I don’t like to make promises of reaching numbers because then everybody expects the same, but here is how I describe what you usually get out of the box without much tuning we easily get to below ten milliseconds worst case, with a little bit of tuning which is usually a day, you easily get to one to two milliseconds worst case. Beyond that it starts depending of what your application does and you know, how well you can figure out what codepaths might be causing problems or how well you can make sure you don’t have threads contending for the same CPUs at the same time, but we’ve seen people chop that down below milliseconds to hundreds of milliseconds and the best I’ve seen reported is actually by Martin Thompson who has blogged about a system running with a worst case of eighty microseconds running on Zing.

So we’ve seen this numbers but what I like to warn people is your experience may vary, your mileage may vary, and it takes work to get to below a milliseconds of consistent execution.

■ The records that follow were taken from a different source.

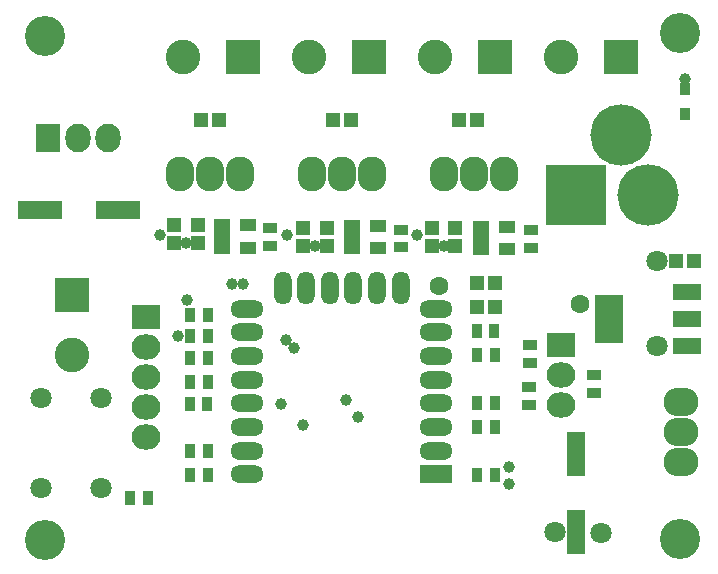
<source format=gbr>
G04 #@! TF.FileFunction,Soldermask,Top*
%FSLAX46Y46*%
G04 Gerber Fmt 4.6, Leading zero omitted, Abs format (unit mm)*
G04 Created by KiCad (PCBNEW (2015-09-03 BZR 6154)-product) date 2015 September 07, Monday 13:00:52*
%MOMM*%
G01*
G04 APERTURE LIST*
%ADD10C,0.100000*%
%ADD11R,1.598880X3.795980*%
%ADD12R,1.200000X1.150000*%
%ADD13R,1.150000X1.200000*%
%ADD14R,3.795980X1.598880*%
%ADD15C,5.200600*%
%ADD16R,5.200600X5.200600*%
%ADD17R,1.197560X1.197560*%
%ADD18R,2.940000X2.940000*%
%ADD19C,2.940000*%
%ADD20R,2.432000X2.127200*%
%ADD21O,2.432000X2.127200*%
%ADD22R,2.127200X2.432000*%
%ADD23O,2.127200X2.432000*%
%ADD24O,2.432000X2.940000*%
%ADD25R,0.900000X1.300000*%
%ADD26R,1.300000X0.900000*%
%ADD27C,1.797000*%
%ADD28O,1.500000X2.800000*%
%ADD29R,2.800000X1.500000*%
%ADD30O,2.800000X1.500000*%
%ADD31R,1.460000X1.050000*%
%ADD32C,3.399740*%
%ADD33R,2.432000X4.057600*%
%ADD34R,2.432000X1.416000*%
%ADD35O,2.940000X2.432000*%
%ADD36R,0.850000X0.990000*%
%ADD37C,1.000000*%
%ADD38C,1.800000*%
%ADD39C,1.600000*%
G04 APERTURE END LIST*
D10*
D11*
X202438000Y-117441980D03*
X202438000Y-110794800D03*
D12*
X210933600Y-94437200D03*
X212433600Y-94437200D03*
X195555300Y-96304100D03*
X194055300Y-96304100D03*
D13*
X192214500Y-93206000D03*
X192214500Y-91706000D03*
X181356000Y-93206000D03*
X181356000Y-91706000D03*
X168402000Y-92940000D03*
X168402000Y-91440000D03*
X190246000Y-93206000D03*
X190246000Y-91706000D03*
X179324000Y-93206000D03*
X179324000Y-91706000D03*
X170434000Y-92952000D03*
X170434000Y-91452000D03*
D12*
X192556000Y-82550000D03*
X194056000Y-82550000D03*
X181864000Y-82550000D03*
X183364000Y-82550000D03*
X170700000Y-82550000D03*
X172200000Y-82550000D03*
D14*
X163669980Y-90170000D03*
X157022800Y-90170000D03*
D15*
X208534000Y-88900000D03*
D16*
X202438000Y-88900000D03*
D15*
X206248000Y-83820000D03*
D17*
X194056000Y-98336100D03*
X195554600Y-98336100D03*
D18*
X159766000Y-97345500D03*
D19*
X159766000Y-102425500D03*
D18*
X206248000Y-77216000D03*
D19*
X201168000Y-77216000D03*
D20*
X166065200Y-99187000D03*
D21*
X166065200Y-101727000D03*
X166065200Y-104267000D03*
X166065200Y-106807000D03*
X166065200Y-109347000D03*
D20*
X201168000Y-101600000D03*
D21*
X201168000Y-104140000D03*
X201168000Y-106680000D03*
D22*
X157734000Y-84074000D03*
D23*
X160274000Y-84074000D03*
X162814000Y-84074000D03*
D18*
X195580000Y-77216000D03*
D19*
X190500000Y-77216000D03*
D18*
X184912000Y-77216000D03*
D19*
X179832000Y-77216000D03*
D18*
X174244000Y-77216000D03*
D19*
X169164000Y-77216000D03*
D24*
X193802000Y-87122000D03*
X196342000Y-87122000D03*
X191262000Y-87122000D03*
X182626000Y-87122000D03*
X185166000Y-87122000D03*
X180086000Y-87122000D03*
X171450000Y-87122000D03*
X173990000Y-87122000D03*
X168910000Y-87122000D03*
D25*
X169785600Y-100838000D03*
X171285600Y-100838000D03*
X169746800Y-99009200D03*
X171246800Y-99009200D03*
X169747500Y-104686100D03*
X171247500Y-104686100D03*
X169747500Y-110528100D03*
X171247500Y-110528100D03*
X169747500Y-112560100D03*
X171247500Y-112560100D03*
X164710680Y-114498120D03*
X166210680Y-114498120D03*
X195555300Y-106464100D03*
X194055300Y-106464100D03*
X194055300Y-112560100D03*
X195555300Y-112560100D03*
X195543300Y-100368100D03*
X194043300Y-100368100D03*
X195555300Y-102400100D03*
X194055300Y-102400100D03*
X195567300Y-108496100D03*
X194067300Y-108496100D03*
D26*
X203962000Y-104152000D03*
X203962000Y-105652000D03*
X198602600Y-91858400D03*
X198602600Y-93358400D03*
X187604400Y-91807600D03*
X187604400Y-93307600D03*
X176504600Y-91680600D03*
X176504600Y-93180600D03*
D27*
X162242500Y-113665000D03*
X157162500Y-113665000D03*
X162242500Y-106045000D03*
X157162500Y-106045000D03*
D28*
X187600500Y-96769899D03*
X185600500Y-96769899D03*
X183600500Y-96769899D03*
X181600500Y-96769899D03*
X179600500Y-96769899D03*
X177600500Y-96769899D03*
D29*
X190590500Y-112519899D03*
D30*
X190590500Y-110519899D03*
X190590500Y-108519899D03*
X190590500Y-106519899D03*
X190590500Y-104519899D03*
X190590500Y-102519899D03*
X190590500Y-100519899D03*
X190590500Y-98519899D03*
X174590500Y-98519899D03*
X174590500Y-100519899D03*
X174590500Y-102519899D03*
X174590500Y-104519899D03*
X174590500Y-106519899D03*
X174590500Y-108519899D03*
X174590500Y-110519899D03*
X174590500Y-112519899D03*
D31*
X194396000Y-91569500D03*
X194396000Y-92519500D03*
X194396000Y-93469500D03*
X196596000Y-93469500D03*
X196596000Y-91569500D03*
X183474000Y-91506000D03*
X183474000Y-92456000D03*
X183474000Y-93406000D03*
X185674000Y-93406000D03*
X185674000Y-91506000D03*
X172466000Y-91440000D03*
X172466000Y-92390000D03*
X172466000Y-93340000D03*
X174666000Y-93340000D03*
X174666000Y-91440000D03*
D32*
X211277200Y-118008400D03*
X157480000Y-75438000D03*
X157480000Y-118110000D03*
X211277200Y-75184000D03*
D33*
X205206600Y-99364800D03*
D34*
X211810600Y-99364800D03*
X211810600Y-97078800D03*
X211810600Y-101650800D03*
D35*
X211328000Y-108966000D03*
X211328000Y-106426000D03*
X211328000Y-111506000D03*
D25*
X169734800Y-106553000D03*
X171234800Y-106553000D03*
X169785600Y-102717600D03*
X171285600Y-102717600D03*
D36*
X211658200Y-82030200D03*
X211658200Y-79920200D03*
D26*
X198526400Y-101612000D03*
X198526400Y-103112000D03*
X198501000Y-105168000D03*
X198501000Y-106668000D03*
D37*
X183951880Y-107640120D03*
X182976520Y-106255919D03*
X178572160Y-101851559D03*
X177878641Y-101158040D03*
X169519600Y-97790000D03*
X191262000Y-93167200D03*
X169444924Y-92940000D03*
X180319516Y-93206000D03*
X173329600Y-96443800D03*
X174269400Y-96418400D03*
D38*
X204597000Y-117475000D03*
X200703180Y-117441980D03*
X209270600Y-94488000D03*
X209270600Y-101625400D03*
D37*
X188966420Y-92278200D03*
X177983136Y-92278200D03*
X167182800Y-92278200D03*
X168757600Y-100812600D03*
D39*
X190804800Y-96545400D03*
X202819000Y-98145600D03*
D37*
X211658200Y-79070200D03*
X177495200Y-106603800D03*
X179324000Y-108331000D03*
X196799200Y-113334800D03*
X196799200Y-111887000D03*
M02*

</source>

Probably the most common thing I see is that the system itself, not the JVM, not your application, but the system itself also needs to reach that level of continuity, and I usually recommend for people to run a test, like an one hour idle test and run some sort of jitter meter on it, we have JHiccup which we open sourced; and just, measure your idle system and see that doesn't have a hiccup of a few milliseconds here and there because Linux fired up a cronjob and a lot of threads are running. Once you get the system quiet enough to that level we’ve been able to get people to the hundreds of microseconds consistency, and we are looking forward to doing a lot of that.


8. So last question, what should Zing not be used for, it sounds like is the holy grail in JVM’s ?

What should Zing not be used for? We would like people to use it for everything, it’s a good JVM we think it can be used for everything on a server, we are not a client-side JVM, but we are very focused on servers. The other part that I have to point to is we are in making applications do high throughput while maintaining good responsiveness, whether it’s human response time with big portals or financial services, if you have a Garbage Collection pause issue, we have a solution for that, but there are places where you don’t have a Garbage Collection pause issue, maybe the responsiveness is good enough for what your customer needs, or maybe you are running an overnight patch application and you just don’t care, and we are not going to make an overnight batch application finish any quicker, we're just going to make it run without a twenty minute pause in the middle, maybe a twenty minute pause is the right way to do it, so if you care about response time of individual transactions and Garbage Collection is in your way, Zing should be a great fit, if you don’t have response time issue or need, then you know, any JVM should able to do the job.

Sep 06, 2012